Porque vocês me tentam?” Jesus lhes pede que mostrem a moeda do imposto que
trazia a efígie de César e que simbolizava o poderio e a autoridade romana
sobre o povo judeu, a quem o povo dominado deveria prestar obediência e
homenagem e, ao vê-la, perguntou: “De quem é a figura e inscrição nesta
moeda’? Eles responderam: ‘É de César’. Então Jesus disse: ‘Pois dêem a César o
que é de César e a Deus o que é de Deus.” (Mt 22,18-21) Os judeus, ainda
que dominados pelos romanos, podiam ter suas próprias propriedades, exercerem
suas atividades profissionais e cultuarem o seu Deus, isto é, recebiam certos
benefícios da dominação romana, mas tinham a obrigação de pagar por isso e
devolver a César, em impostos, a liberdade controlada que tinham, quando exigido.

§ Extrações de texto por página
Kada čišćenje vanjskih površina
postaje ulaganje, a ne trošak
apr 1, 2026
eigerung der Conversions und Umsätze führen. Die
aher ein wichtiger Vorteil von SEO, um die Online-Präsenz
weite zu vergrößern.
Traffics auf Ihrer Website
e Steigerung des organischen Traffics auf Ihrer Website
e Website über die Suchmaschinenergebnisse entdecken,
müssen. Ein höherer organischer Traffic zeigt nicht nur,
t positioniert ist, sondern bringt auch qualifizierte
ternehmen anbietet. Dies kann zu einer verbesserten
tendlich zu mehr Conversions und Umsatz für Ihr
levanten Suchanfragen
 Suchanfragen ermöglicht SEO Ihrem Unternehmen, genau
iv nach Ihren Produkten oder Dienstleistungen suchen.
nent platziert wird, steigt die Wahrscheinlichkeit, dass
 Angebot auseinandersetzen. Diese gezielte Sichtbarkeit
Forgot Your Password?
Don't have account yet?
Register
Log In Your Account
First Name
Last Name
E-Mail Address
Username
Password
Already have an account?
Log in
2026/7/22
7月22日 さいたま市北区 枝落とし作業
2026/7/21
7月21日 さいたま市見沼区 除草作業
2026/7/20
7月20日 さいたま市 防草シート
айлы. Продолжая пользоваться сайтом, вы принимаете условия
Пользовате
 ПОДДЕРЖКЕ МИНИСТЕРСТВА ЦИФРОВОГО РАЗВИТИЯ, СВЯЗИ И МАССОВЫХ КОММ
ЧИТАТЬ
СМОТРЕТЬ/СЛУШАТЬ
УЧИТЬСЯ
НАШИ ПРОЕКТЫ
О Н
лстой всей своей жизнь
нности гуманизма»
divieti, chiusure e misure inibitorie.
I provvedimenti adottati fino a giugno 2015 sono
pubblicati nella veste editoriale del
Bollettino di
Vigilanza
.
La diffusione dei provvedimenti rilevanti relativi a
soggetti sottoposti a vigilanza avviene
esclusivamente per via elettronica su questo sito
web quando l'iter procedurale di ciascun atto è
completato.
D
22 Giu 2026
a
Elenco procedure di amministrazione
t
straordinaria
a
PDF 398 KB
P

§ Usando as informações
A. Repita na íntegra o texto sobre o imposto devido a César.
B. Formate como lista numerada as linhas das entradas, desde o início delas até a linha com "7月20日 さいたま市 防草シート", inclusive, deixando de fora as linhas em branco.
O texto e as entradas não têm nenhuma relação entre si.

§ Resultados do exercício
A.
Porque vocês me tentam?” Jesus lhes pede que mostrem a moeda do imposto que
trazia a efígie de César e que simbolizava o poderio e a autoridade romana
sobre o povo judeu, a quem o povo dominado deveria prestar obediência e
homenagem e, ao vê-la, perguntou: “De quem é a figura e inscrição nesta
moeda’? Eles responderam: ‘É de César’. Então Jesus disse: ‘Pois dêem a César o
que é de César e a Deus o que é de Deus.” (Mt 22,18-21) Os judeus, ainda
que dominados pelos romanos, podiam ter suas próprias propriedades, exercerem
suas atividades profissionais e cultuarem o seu Deus, isto é, recebiam certos
benefícios da dominação romana, mas tinham a obrigação de pagar por isso e
devolver a César, em impostos, a liberdade controlada que tinham, quando exigido.

B.
1. Kada čišćenje vanjskih površina
2. postaje ulaganje, a ne trošak
3. apr 1, 2026
4. eigerung der Conversions und Umsätze führen. Die
5. aher ein wichtiger Vorteil von SEO, um die Online-Präsenz
6. weite zu vergrößern.
7. Traffics auf Ihrer Website
8. e Steigerung des organischen Traffics auf Ihrer Website
9. e Website über die Suchmaschinenergebnisse entdecken,
10. müssen. Ein höherer organischer Traffic zeigt nicht nur,
11. t positioniert ist, sondern bringt auch qualifizierte
12. ternehmen anbietet. Dies kann zu einer verbesserten
13. tendlich zu mehr Conversions und Umsatz für Ihr
14. levanten Suchanfragen
15.  Suchanfragen ermöglicht SEO Ihrem Unternehmen, genau
16. iv nach Ihren Produkten oder Dienstleistungen suchen.
17. nent platziert wird, steigt die Wahrscheinlichkeit, dass
18.  Angebot auseinandersetzen. Diese gezielte Sichtbarkeit
19. Forgot Your Password?
20. Don't have account yet?
21. Register
22. Log In Your Account
23. First Name
24. Last Name
25. E-Mail Address
26. Username
27. Password
28. Already have an account?
29. Log in
30. 2026/7/22
31. 7月22日 さいたま市北区 枝落とし作業
32. 2026/7/21
33. 7月21日 さいたま市見沼区 除草作業
34. 2026/7/20
35. 7月20日 さいたま市 防草シート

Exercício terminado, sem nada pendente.